The non-governmental parties in both sets of cases, including the environmental group intervenors in the Oregon case, filed briefs opposing these suspension requests. The briefs argue that the forthcoming remedies “do not involve national monuments, presidential proclamations, or the Antiquities Act,” and thus do not bear on the cases challenging President Obama’s monument expansion. Both courts have yet to respond to these motions.

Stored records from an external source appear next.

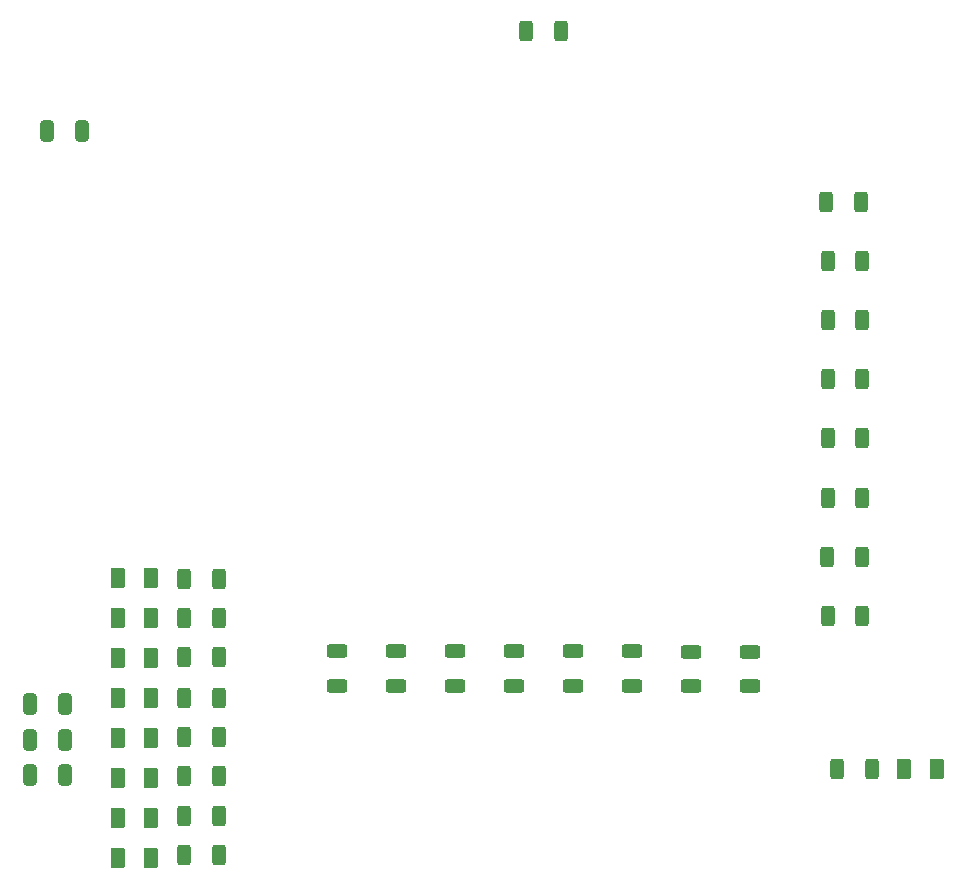
<source format=gbr>
%TF.GenerationSoftware,KiCad,Pcbnew,9.0.4-1.fc42*%
%TF.CreationDate,2025-10-01T21:15:53+08:00*%
%TF.ProjectId,lan_outlet,6c616e5f-6f75-4746-9c65-742e6b696361,rev?*%
%TF.SameCoordinates,Original*%
%TF.FileFunction,Paste,Top*%
%TF.FilePolarity,Positive*%
%FSLAX46Y46*%
G04 Gerber Fmt 4.6, Leading zero omitted, Abs format (unit mm)*
G04 Created by KiCad (PCBNEW 9.0.4-1.fc42) date 2025-10-01 21:15:53*
%MOMM*%
%LPD*%
G01*
G04 APERTURE LIST*
G04 Aperture macros list*
%AMRoundRect*
0 Rectangle with rounded corners*
0 $1 Rounding radius*
0 $2 $3 $4 $5 $6 $7 $8 $9 X,Y pos of 4 corners*
0 Add a 4 corners polygon primitive as box body*
4,1,4,$2,$3,$4,$5,$6,$7,$8,$9,$2,$3,0*
0 Add four circle primitives for the rounded corners*
1,1,$1+$1,$2,$3*
1,1,$1+$1,$4,$5*
1,1,$1+$1,$6,$7*
1,1,$1+$1,$8,$9*
0 Add four rect primitives between the rounded corners*
20,1,$1+$1,$2,$3,$4,$5,0*
20,1,$1+$1,$4,$5,$6,$7,0*
20,1,$1+$1,$6,$7,$8,$9,0*
20,1,$1+$1,$8,$9,$2,$3,0*%
G04 Aperture macros list end*
%ADD10RoundRect,0.250000X0.375000X0.625000X-0.375000X0.625000X-0.375000X-0.625000X0.375000X-0.625000X0*%
%ADD11RoundRect,0.250000X-0.312500X-0.625000X0.312500X-0.625000X0.312500X0.625000X-0.312500X0.625000X0*%
%ADD12RoundRect,0.250000X-0.325000X-0.650000X0.325000X-0.650000X0.325000X0.650000X-0.325000X0.650000X0*%
%ADD13RoundRect,0.250000X0.312500X0.625000X-0.312500X0.625000X-0.312500X-0.625000X0.312500X-0.625000X0*%
%ADD14RoundRect,0.250000X-0.625000X0.312500X-0.625000X-0.312500X0.625000X-0.312500X0.625000X0.312500X0*%
%ADD15RoundRect,0.250000X-0.375000X-0.625000X0.375000X-0.625000X0.375000X0.625000X-0.375000X0.625000X0*%
%ADD16RoundRect,0.250000X0.325000X0.650000X-0.325000X0.650000X-0.325000X-0.650000X0.325000X-0.650000X0*%
G04 APERTURE END LIST*
D10*
%TO.C,D3*%
X172000000Y-126000000D03*
X174800000Y-126000000D03*
%TD*%
D11*
%TO.C,R2*%
X169300000Y-126000000D03*
X166375000Y-126000000D03*
%TD*%
D12*
%TO.C,C4*%
X100975000Y-123500000D03*
X98025000Y-123500000D03*
%TD*%
%TO.C,C3*%
X100975000Y-120500000D03*
X98025000Y-120500000D03*
%TD*%
%TO.C,C5*%
X100975000Y-126500000D03*
X98025000Y-126500000D03*
%TD*%
D13*
%TO.C,R10*%
X114000000Y-133240000D03*
X111075000Y-133240000D03*
%TD*%
%TO.C,R9*%
X114000000Y-129930000D03*
X111075000Y-129930000D03*
%TD*%
%TO.C,R8*%
X114000000Y-126620000D03*
X111075000Y-126620000D03*
%TD*%
%TO.C,R7*%
X114000000Y-123310000D03*
X111075000Y-123310000D03*
%TD*%
%TO.C,R6*%
X114000000Y-120000000D03*
X111075000Y-120000000D03*
%TD*%
%TO.C,R5*%
X114000000Y-116500000D03*
X111075000Y-116500000D03*
%TD*%
%TO.C,R4*%
X114000000Y-113190000D03*
X111075000Y-113190000D03*
%TD*%
%TO.C,R3*%
X114000000Y-109880000D03*
X111075000Y-109880000D03*
%TD*%
D11*
%TO.C,R1*%
X140037500Y-63500000D03*
X142962500Y-63500000D03*
%TD*%
%TO.C,F16*%
X165575000Y-113000000D03*
X168500000Y-113000000D03*
%TD*%
%TO.C,F15*%
X165537500Y-108000000D03*
X168462500Y-108000000D03*
%TD*%
%TO.C,F14*%
X165575000Y-103000000D03*
X168500000Y-103000000D03*
%TD*%
%TO.C,F13*%
X165575000Y-98000000D03*
X168500000Y-98000000D03*
%TD*%
%TO.C,F12*%
X165575000Y-93000000D03*
X168500000Y-93000000D03*
%TD*%
%TO.C,F11*%
X165575000Y-88000000D03*
X168500000Y-88000000D03*
%TD*%
%TO.C,F10*%
X165575000Y-83000000D03*
X168500000Y-83000000D03*
%TD*%
%TO.C,F9*%
X165441770Y-77944009D03*
X168366770Y-77944009D03*
%TD*%
D14*
%TO.C,F8*%
X124000000Y-116037500D03*
X124000000Y-118962500D03*
%TD*%
%TO.C,F7*%
X129000000Y-116037500D03*
X129000000Y-118962500D03*
%TD*%
%TO.C,F6*%
X134000000Y-116037500D03*
X134000000Y-118962500D03*
%TD*%
%TO.C,F5*%
X139000000Y-116037500D03*
X139000000Y-118962500D03*
%TD*%
%TO.C,F4*%
X144000000Y-116000000D03*
X144000000Y-118925000D03*
%TD*%
%TO.C,F3*%
X149000000Y-116037500D03*
X149000000Y-118962500D03*
%TD*%
%TO.C,F2*%
X154000000Y-116075000D03*
X154000000Y-119000000D03*
%TD*%
%TO.C,F1*%
X159000000Y-116075000D03*
X159000000Y-119000000D03*
%TD*%
D15*
%TO.C,D11*%
X105500000Y-133560000D03*
X108300000Y-133560000D03*
%TD*%
%TO.C,D10*%
X105500000Y-130170000D03*
X108300000Y-130170000D03*
%TD*%
%TO.C,D9*%
X105500000Y-126780000D03*
X108300000Y-126780000D03*
%TD*%
%TO.C,D8*%
X105500000Y-123390000D03*
X108300000Y-123390000D03*
%TD*%
%TO.C,D7*%
X105500000Y-120000000D03*
X108300000Y-120000000D03*
%TD*%
%TO.C,D6*%
X105500000Y-116610000D03*
X108300000Y-116610000D03*
%TD*%
%TO.C,D5*%
X105500000Y-113220000D03*
X108300000Y-113220000D03*
%TD*%
%TO.C,D4*%
X105500000Y-109830000D03*
X108300000Y-109830000D03*
%TD*%
D16*
%TO.C,C1*%
X102450000Y-72000000D03*
X99500000Y-72000000D03*
%TD*%
M02*

</source>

If the circuit courts ultimately affirm both lower court decisions, the Supreme Court could choose to take up the issue and resolve the split. In recent years, various legal challenges have questioned the scope of presidential power under the Antiquities Act. In 2017, a series of environmental groups and Native American tribes filed lawsuits in the DC District Court contesting President Trump’s removal of land from Bears Ears and Grand Staircase-Escalante National Monuments in Utah. These suits, which are both pending, argue that the Antiquities Act gives presidents the power only to establish or expand national monuments, not to shrink or destroy them. In a separate case, also filed in 2017, several fishing industry groups challenged President Obama’s creation of Northeast Canyons and Seamounts National Marine Monument, which lies off the New England coast. The groups argued that the Antiquities Act does not authorize presidents to create marine monuments because the ocean is not “land owned or controlled by the Federal government,” as required by the text of the statute. Though the DC Circuit Court rejected the fishing industry claims in late 2019, the plaintiffs say that they plan to petition the Supreme Court to hear their case. The existence of these ongoing suits, combined with the potential circuit split over President Obama’s monument expansion, increases the chance that the Court ultimately chooses to offer its input on Cascade-Siskiyou and the reach of the Antiquities Act.

 

[1] The District Court adopted Judge Clarke’s report and recommendation.

[2] These remedies will be for three cases challenging BLM’s Resource Management Plans in the District Court for the District of Columbia: the two addressed in Judge Leon’s consolidated opinion (1:16-cv-1599 and 1:16-cv-1602), and one that alleges a violation of the Administrative Procedure Act (1:15-cv-1419).